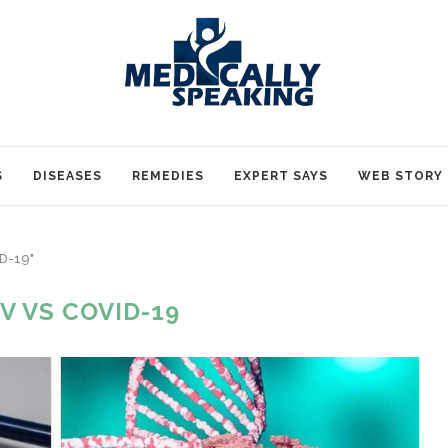
S
DISEASES
REMEDIES
EXPERT SAYS
WEB STORY
ID-19"
V VS COVID-19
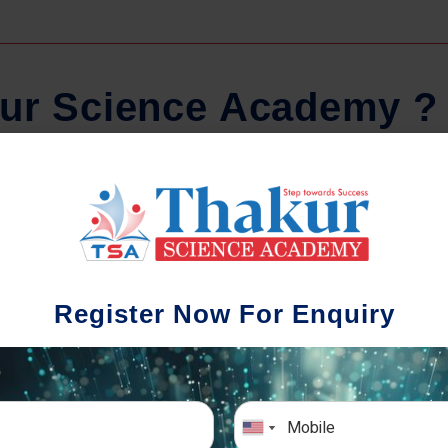
u
r
S
c
i
e
n
c
e
A
c
a
d
e
m
y
?
School-wise Batches
Com
e understand that each school has a
Timely attend
Register Now For Enquiry
ifferent academic pattern & syllabus
are sent to the 
etion timing. In order to synchronize with
progress. Pare
chool activities of the student, we provide
with our help-l
school-wise batches.
to conta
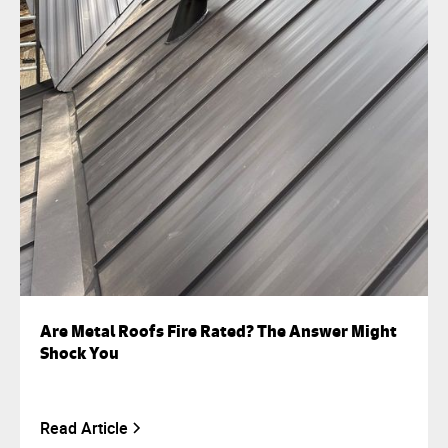
Are Metal Roofs Fire Rated? The Answer Might
Shock You
Read Article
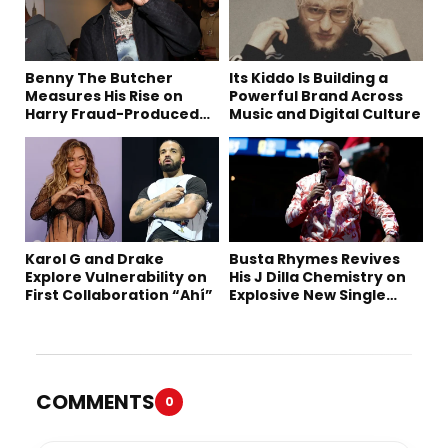
Benny The Butcher
Its Kiddo Is Building a
Measures His Rise on
Powerful Brand Across
Harry Fraud-Produced
Music and Digital Culture
“Summer ’26”
Karol G and Drake
Busta Rhymes Revives
Explore Vulnerability on
His J Dilla Chemistry on
First Collaboration “Ahí”
Explosive New Single
“Spazzz”
COMMENTS
0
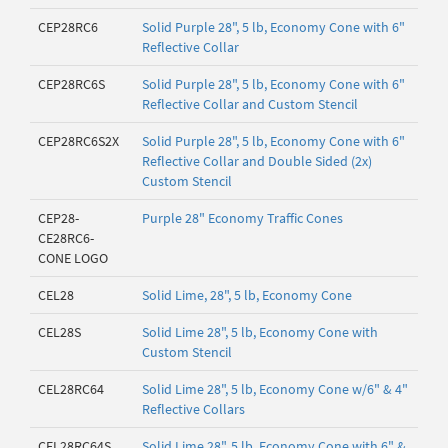
CEP28RC6
Solid Purple 28", 5 lb, Economy Cone with 6"
Reflective Collar
CEP28RC6S
Solid Purple 28", 5 lb, Economy Cone with 6"
Reflective Collar and Custom Stencil
CEP28RC6S2X
Solid Purple 28", 5 lb, Economy Cone with 6"
Reflective Collar and Double Sided (2x)
Custom Stencil
CEP28-
Purple 28" Economy Traffic Cones
CE28RC6-
CONE LOGO
CEL28
Solid Lime, 28", 5 lb, Economy Cone
CEL28S
Solid Lime 28", 5 lb, Economy Cone with
Custom Stencil
CEL28RC64
Solid Lime 28", 5 lb, Economy Cone w/6" & 4"
Reflective Collars
CEL28RC64S
Solid Lime 28", 5 lb, Economy Cone with 6" &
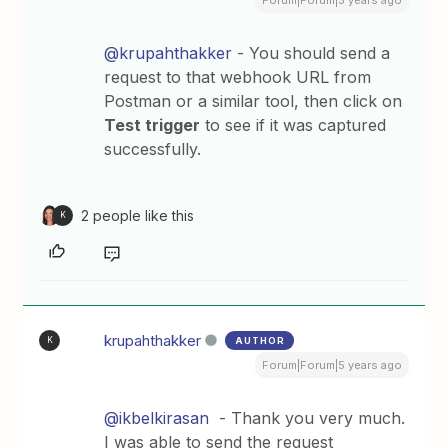
@krupahthakker
- You should send a
request to that webhook URL from
Postman or a similar tool, then click on
Test trigger
to see if it was captured
successfully.
2 people like this
K
krupahthakker
AUTHOR
K
Forum|Forum|5 years ago
@ikbelkirasan
- Thank you very much.
I was able to send the request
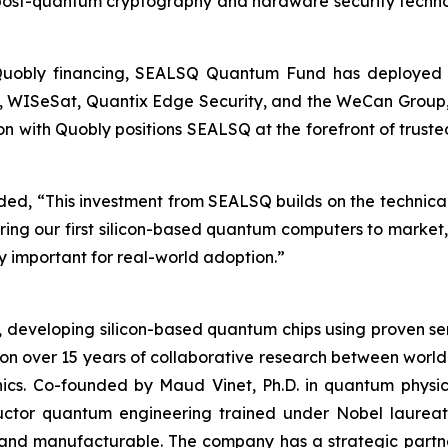
 post-quantum cryptography and hardware security techn
 Quobly financing, SEALSQ Quantum Fund has deployed ap
oQ, WISeSat, Quantix Edge Security, and the WeCan Group,
ion with Quobly positions SEALSQ at the forefront of trus
, “This investment from SEALSQ builds on the technical c
bring our first silicon-based quantum computers to marke
 important for real-world adoption.”
s, developing silicon-based quantum chips using proven
 on over 15 years of collaborative research between world
nics. Co-founded by Maud Vinet, Ph.D. in quantum physi
ductor quantum engineering trained under Nobel laure
nd manufacturable. The company has a strategic partner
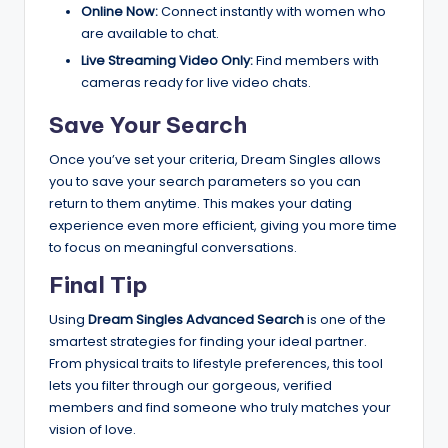
Online Now:
Connect instantly with women who
are available to chat.
Live Streaming Video Only:
Find members with
cameras ready for live video chats.
Save Your Search
Once you’ve set your criteria, Dream Singles allows
you to save your search parameters so you can
return to them anytime. This makes your dating
experience even more efficient, giving you more time
to focus on meaningful conversations.
Final Tip
Using
Dream Singles Advanced Search
is one of the
smartest strategies for finding your ideal partner.
From physical traits to lifestyle preferences, this tool
lets you filter through our gorgeous, verified
members and find someone who truly matches your
vision of love.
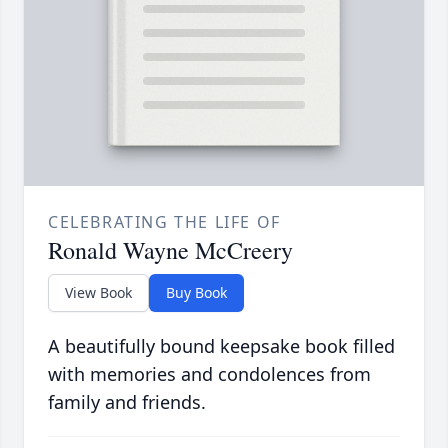
CELEBRATING THE LIFE OF
Ronald Wayne McCreery
View Book
Buy Book
A beautifully bound keepsake book filled
with memories and condolences from
family and friends.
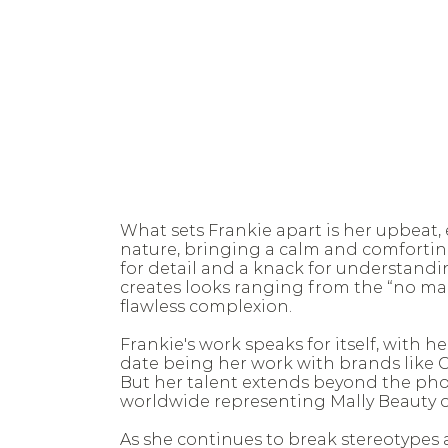
What sets Frankie apart is her upbeat, 
nature, bringing a calm and comfortin
for detail and a knack for understandin
creates looks ranging from the “no ma
flawless complexion.
Frankie's work speaks for itself, with
date being her work with brands like Ci
But her talent extends beyond the phot
worldwide representing Mally Beauty 
As she continues to break stereotypes 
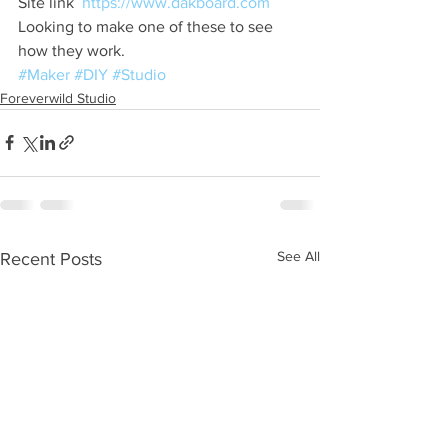
Site link  
https://www.dakboard.com
Looking to make one of these to see 
how they work. 
#Maker
#DIY
#Studio
Foreverwild Studio
See All
Recent Posts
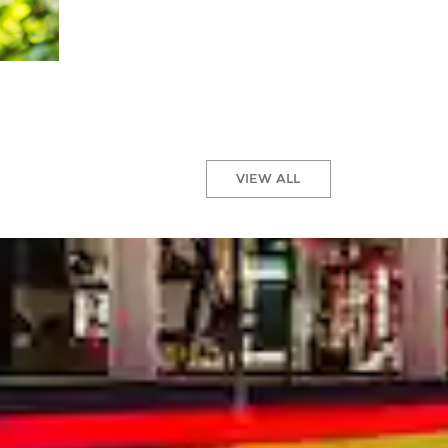
VIEW ALL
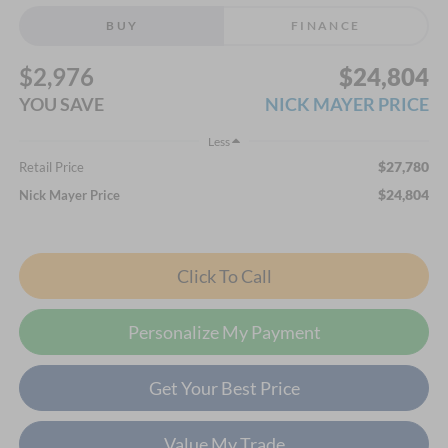
BUY
FINANCE
$2,976
$24,804
YOU SAVE
NICK MAYER PRICE
Less
$27,780
Retail Price
$24,804
Nick Mayer Price
Click To Call
Personalize My Payment
Get Your Best Price
Value My Trade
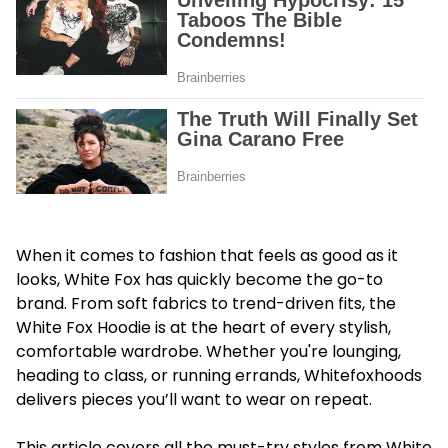
When it comes to fashion that feels as good as it
looks, White Fox has quickly become the go-to
brand. From soft fabrics to trend-driven fits, the
White Fox Hoodie is at the heart of every stylish,
comfortable wardrobe. Whether you're lounging,
heading to class, or running errands, Whitefoxhoods
delivers pieces you’ll want to wear on repeat.
This article covers all the must-try styles from White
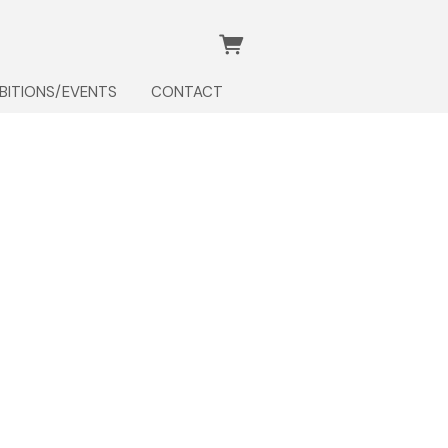
IBITIONS/EVENTS
CONTACT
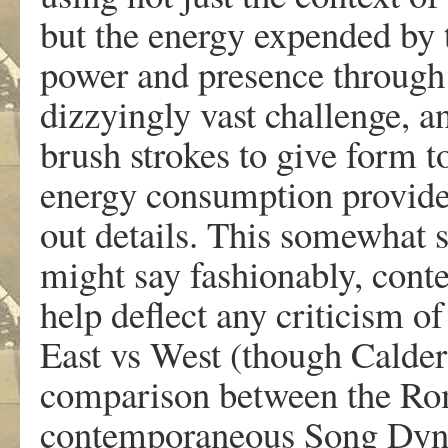
but the energy expended by t
power and presence through b
dizzyingly vast challenge, a
brush strokes to give form t
energy consumption provides
out details. This somewhat sp
might say fashionably, cont
help deflect any criticism of
East vs West (though Calder
comparison between the Ro
contemporaneous Song Dynas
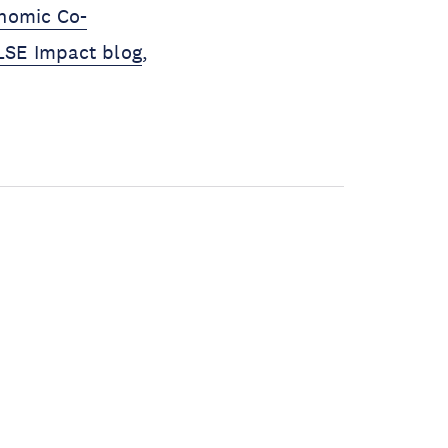
onomic Co-
LSE Impact blog
,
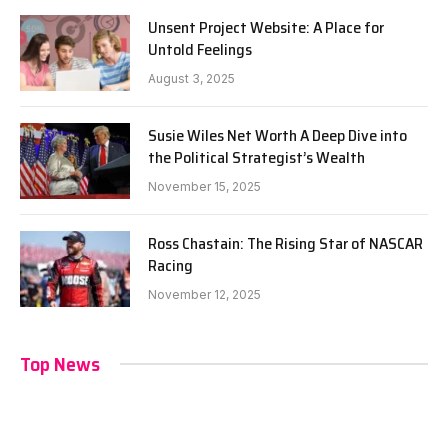
Unsent Project Website: A Place for
Untold Feelings
August 3, 2025
Susie Wiles Net Worth A Deep Dive into
the Political Strategist’s Wealth
November 15, 2025
Ross Chastain: The Rising Star of NASCAR
Racing
November 12, 2025
Top News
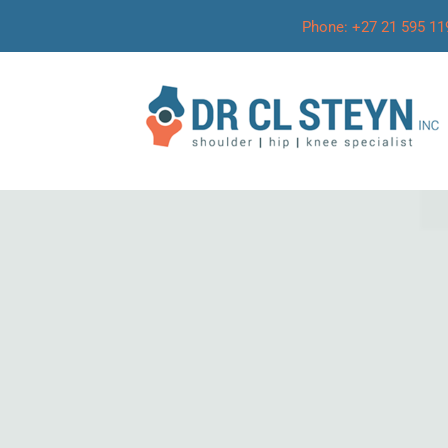
Phone: +27 21 595 11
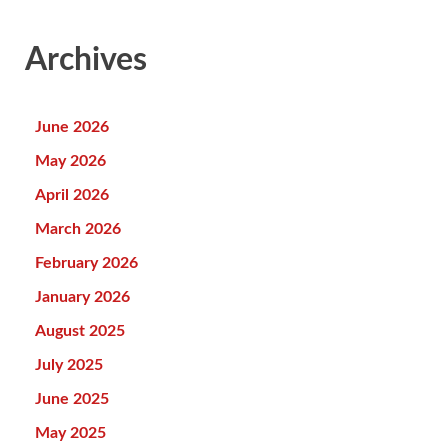
Archives
June 2026
May 2026
April 2026
March 2026
February 2026
January 2026
August 2025
July 2025
June 2025
May 2025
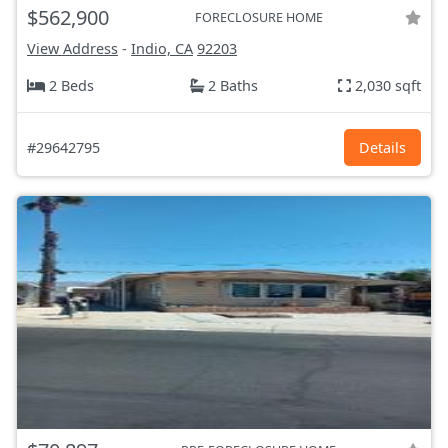
$562,900
FORECLOSURE HOME
View Address
-
Indio, CA
92203
2 Beds
2 Baths
2,030 sqft
#29642795
Details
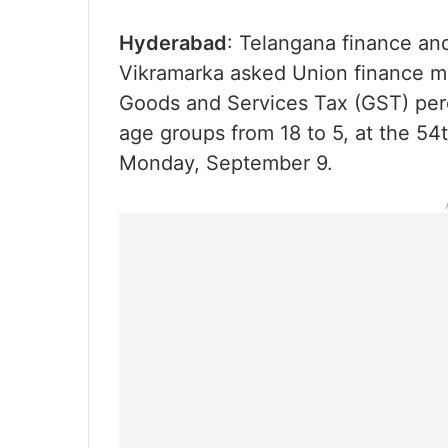
Hyderabad
: Telangana finance and
Vikramarka asked Union finance mi
Goods and Services Tax (GST) perc
age groups from 18 to 5, at the 54
Monday, September 9.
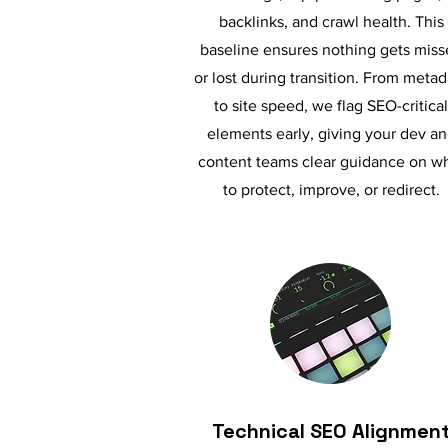
backlinks, and crawl health. This
baseline ensures nothing gets miss
or lost during transition. From metad
to site speed, we flag SEO-critical
elements early, giving your dev a
content teams clear guidance on w
to protect, improve, or redirect.
Technical SEO Alignmen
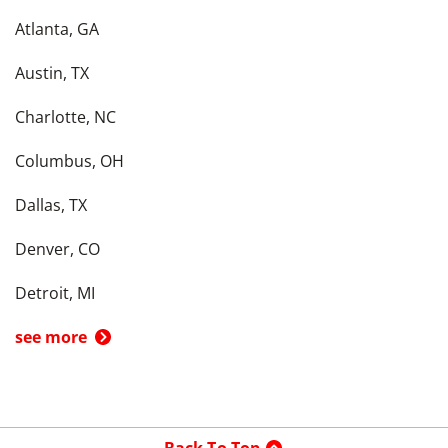
Atlanta, GA
Austin, TX
Charlotte, NC
Columbus, OH
Dallas, TX
Denver, CO
Detroit, MI
see more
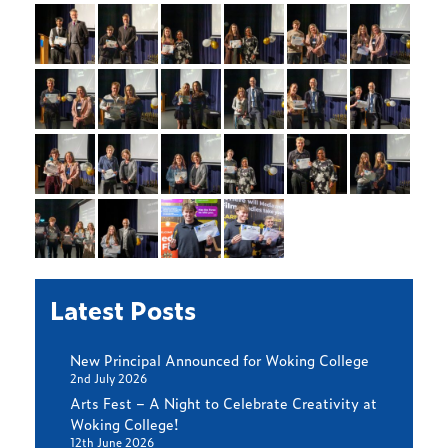
Latest Posts
New Principal Announced for Woking College
2nd July 2026
Arts Fest – A Night to Celebrate Creativity at
Woking College!
12th June 2026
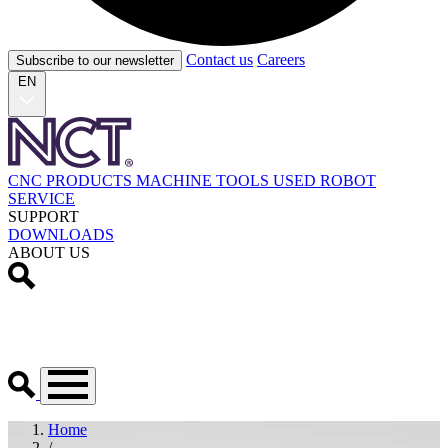
Contact us
Careers
Subscribe to our newsletter
EN
CNC PRODUCTS
MACHINE TOOLS
USED
ROBOT
SERVICE
SUPPORT
DOWNLOADS
ABOUT US
Home
/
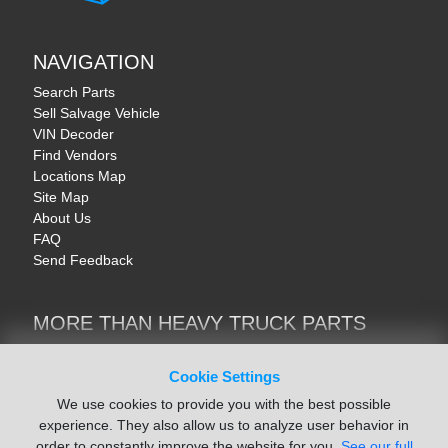
NAVIGATION
Search Parts
Sell Salvage Vehicle
VIN Decoder
Find Vendors
Locations Map
Site Map
About Us
FAQ
Send Feedback
MORE THAN HEAVY TRUCK PARTS
Heavy Equipment | YellowIronParts
Trucks & Commercial Vehicles | TruckBay
Cookie Settings
Automotive Parts | Recyclers.net
We use cookies to provide you with the best possible
Motorcycle & AV Parts | CycleRecyclers.net
experience. They also allow us to analyze user behavior in
order to constantly improve the website for you.
See our full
============================================================
— Assignment —
Count the lines in the records above that contain the word "Dream". Reply with that number alone.

— Completed task —
2